- Application of Novel Transcription Factor Machine Learning Model and Targeted Drug Combination Therapy Strategy in Triple Negative Breast Cancer.
Application of Novel Transcription Factor Machine Learning Model and Targeted Drug Combination Therapy Strategy in Triple Negative Breast Cancer.
Transcription factors (TFs) have been shown to play a key role in the occurrence and development of tumors, including triple-negative breast cancer (TNBC), with a worse prognosis. Machine learning is widely used for establishing prediction models and screening key tumor drivers. Current studies lack TF integration in TNBC, so targeted research on TF prognostic models and targeted drugs is beneficial to improve clinical translational application.
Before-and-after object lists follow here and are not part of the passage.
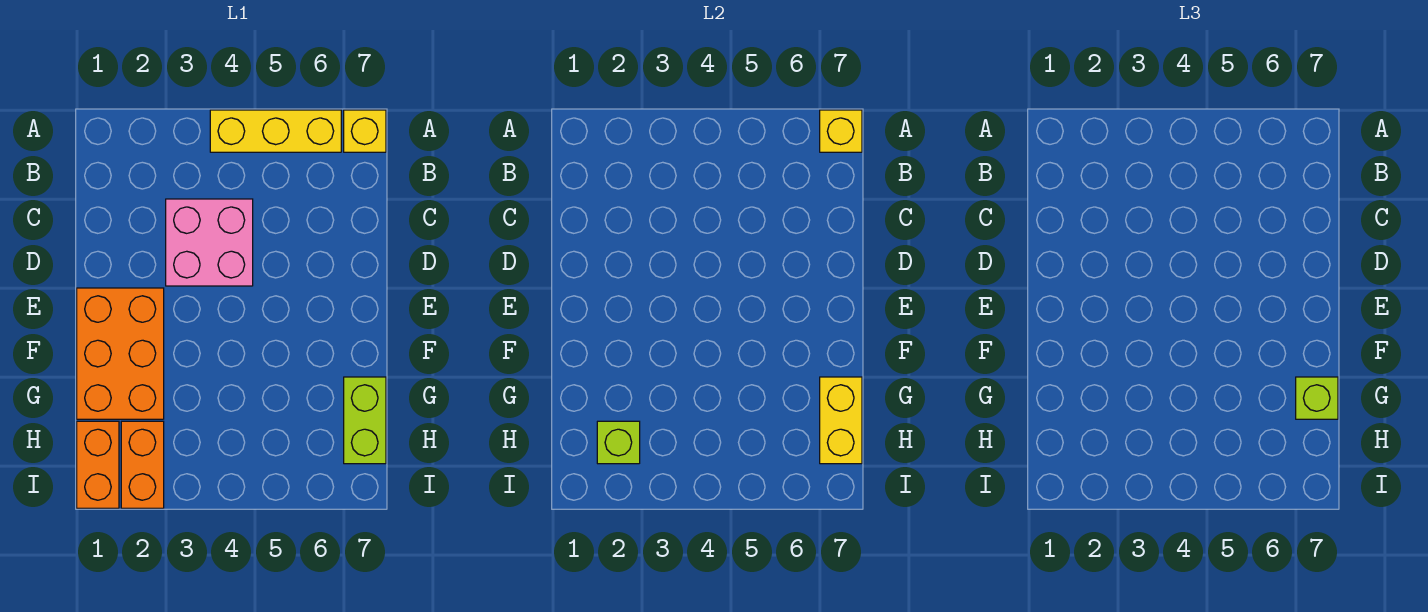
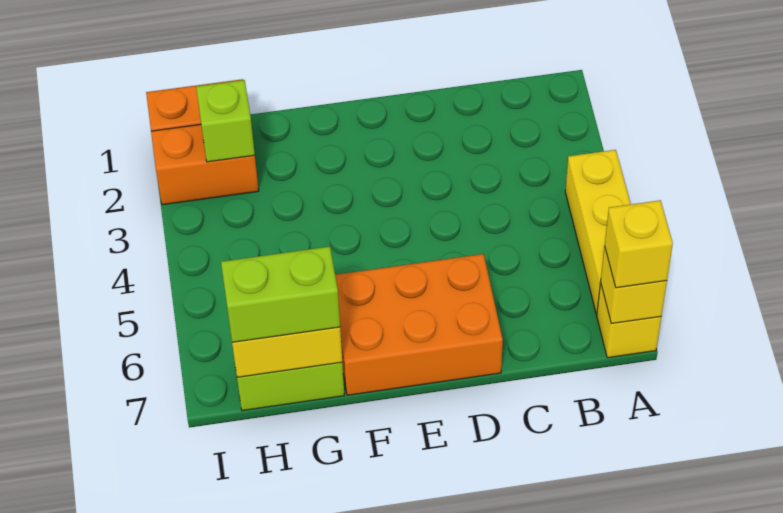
none -> yellow 1x1 brick [605,200,673,288]
pink 2x2 brick [166,199,253,286] -> none
orange 2x3 brick [77,288,164,419] -> orange 2x3 brick moved to [335,254,503,395]
lime 1x1 brick [1296,377,1338,419] -> lime 1x2 brick [221,246,340,343]

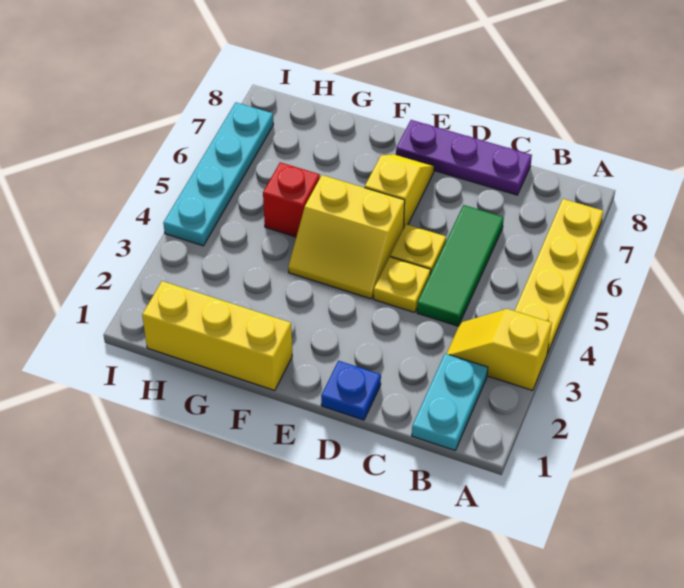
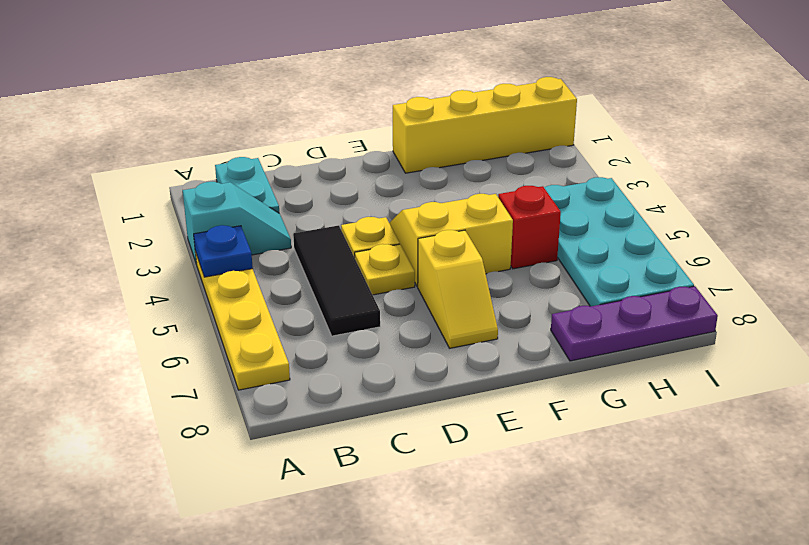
yellow 1x2 slope [447,309,552,391] -> cyan 1x2 slope [183,182,291,264]
green 1x3 tile [417,205,504,326] -> black 1x3 tile [293,225,380,336]
purple 1x3 plate [396,120,532,195] -> purple 1x3 plate moved to [551,286,718,361]
blue 1x1 plate [321,361,381,420] -> blue 1x1 plate moved to [194,225,253,277]
yellow 1x3 brick [142,281,292,391] -> yellow 1x4 brick [393,77,577,173]
cyan 1x4 plate [163,103,273,246] -> cyan 2x4 plate [544,177,694,306]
The purpose of this study was to use the Least Absolute Shrinkage and Selection Operator to build a prognostic TFs model after cohort normalization based on housekeeping gene expression levels. Potential targeted drugs were then screened on the basis of molecular docking, and a multi-drug combination strategy was used for both in vivo and in vitro experimental studies. The machine learning model of TFs built by E2F8, FOXM1, and MYBL2 has broad applicability, with an AUC value of up to 0.877 at one year. As a high-risk clinical factor, its abnormal disorder may lead to upregulation of the activity of pathways related to cell proliferation. This model can also be used to predict the adverse effects of immunotherapy in patients with TNBC. Molecular docking was used to screen three drugs that target TFs: Trichostatin A (TSA), Doxorubicin (DOX), and Calcitriol. In vitro and in vivo experiments showed that TSA + DOX was able to effectively reduce DOX dosage, and TSA + DOX + Calcitriol may be able to effectively reduce the toxic side effects of DOX on the heart. In conclusion, the machine learning model based on three TFs provides new biomarkers for clinical and prognostic diagnosis of TNBC, and the combination targeted drug strategy offers a novel research perspective for TNBC treatment.